First create the course table
CREATE TABLE Courses (
id SERIAL,
course varchar);
Then insert all courses into the new table
insert into Courses(course)
select course from Participants GROUP BY course
Then create the n-n relation table
CREATE TABLE Participants_Courses (
id SERIAL,
studentno varchar,
course integer,
year date,
major boolean);
Then insert the values from Participants into the n-n table
INSERT INTO Participants_Courses AS PC (studentno, course, year,major)
VALUES (SELECT STUDENTNO, (SELECT id FROM Courses AS C where PC.course = C.course), YEAR, MAJOR);
Finally drop the unnecessary columns from the Participants table
ALTER TABLE Participants DROP COLUMN course;
ALTER TABLE Participants DROP COLUMN year;
ALTER TABLE Participants DROP COLUMN major;
This is normalized, I would not recommend to insert two courses into the same column of the table, because it would limit you. With this, a person could have many courses.

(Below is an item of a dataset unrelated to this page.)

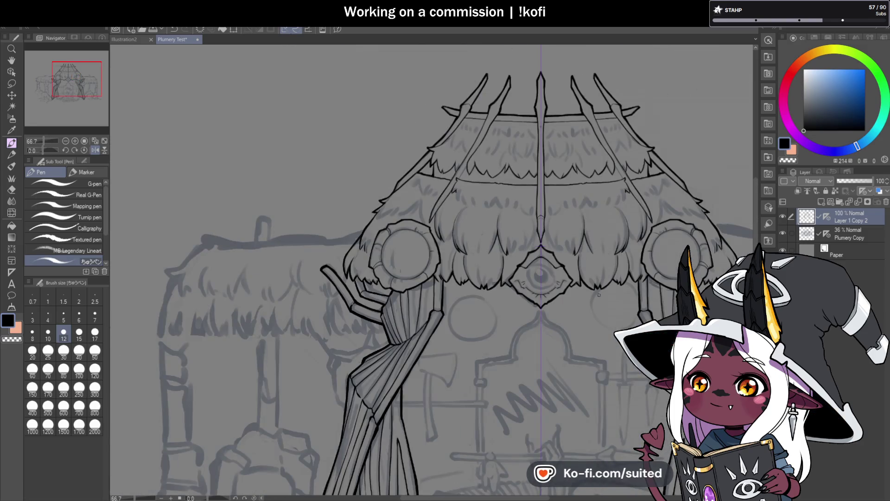
{"action": "key", "text": "ctrl+plus"}
{"action": "key", "text": "ctrl+plus"}
{"action": "key", "text": "ctrl+plus"}
- Add a short fringe stroke up close, undoing the failed strand attempts
{"action": "left_click_drag", "start_coordinate": [469, 251], "coordinate": [482, 143]}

This is the Third normal form, see https://en.wikipedia.org/wiki/Third_normal_form
I did not test the SQL's so there may be syntax errors ;)
Disclaimer:
Doing this is completely backwards and wrong. It's doubling down on a bad table design by making it into a worse one. Do not use wide, denormalized tables as your primary data store.
Read:
https://en.wikipedia.org/wiki/Normalization
https://en.wikipedia.org/wiki/Third_normal_form
and get familiar with using joins.
If you use this solution then I am sorry to whoever has to maintain the code later. You appear to be determined to do it, and there are legitimate reasons you might want to make this transformation for things like a view or report, so here's how.
Use a self-left-join, treating studentno as the key. Something like:
select
l."STUDENTNO", l."LASTNAME", l."FIRSTNAME", l."PREFERNAME", l."GENDER",
l."COURSE" AS "MAJOR_COURSE", l."YEAR" AS "MAJOR_YEAR",
r."COURSE" AS "MINOR_COURSE", r."YEAR" AS "MINOR_YEAR"
FROM table1 l
LEFT OUTER JOIN table1 r
ON (l."STUDENTNO" = r."STUDENTNO"
AND (l."COURSE", l."YEAR") <> (r."COURSE", r."YEAR"))

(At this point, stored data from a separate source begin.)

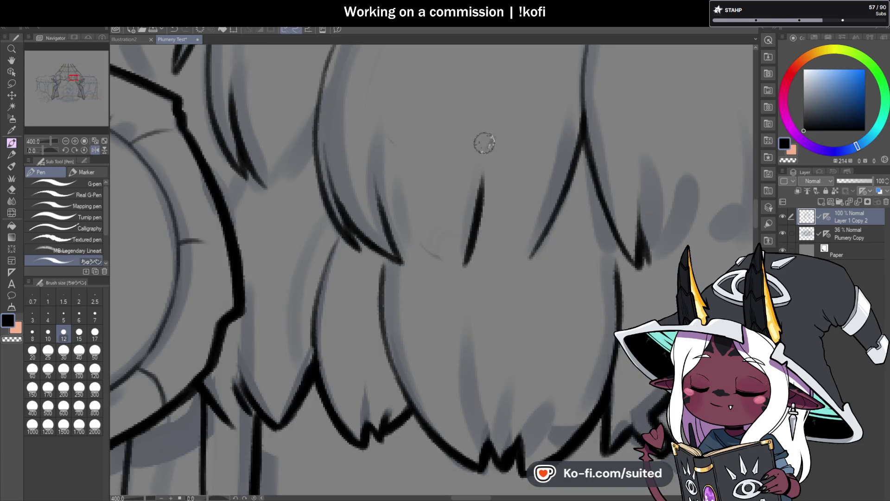
{"action": "key", "text": "ctrl+plus"}
{"action": "mouse_move", "coordinate": [481, 319]}
{"action": "left_mouse_down"}
{"action": "mouse_move", "coordinate": [471, 199]}
{"action": "mouse_move", "coordinate": [482, 324]}
{"action": "left_mouse_up"}
{"action": "key", "text": "ctrl+z"}
{"action": "key", "text": "ctrl+z"}
{"action": "mouse_move", "coordinate": [472, 236]}
{"action": "left_mouse_down"}
{"action": "mouse_move", "coordinate": [482, 325]}
{"action": "mouse_move", "coordinate": [470, 232]}
{"action": "left_mouse_up"}
{"action": "key", "text": "ctrl+z"}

WHERE (l."COURSE", l."YEAR") < (r."COURSE", r."YEAR")
OR r."COURSE" IS NULL;
A proper solution wouldn't rely on the lexical sort of BACHELORS before DIPLOMA and would instead use a CASE statement or a function to produce proper ordering, but since we're already piling wrong on top of wrong, it doesn't matter much.
SQLfiddle: http://sqlfiddle.com/#!15/2f49f/1
Now. Delete this, and go do it properly. Create a STUDENT table and COURSE table, and a STUDENT_COURSE table that joins them and records which students took which courses in which years. It's relational databases 101.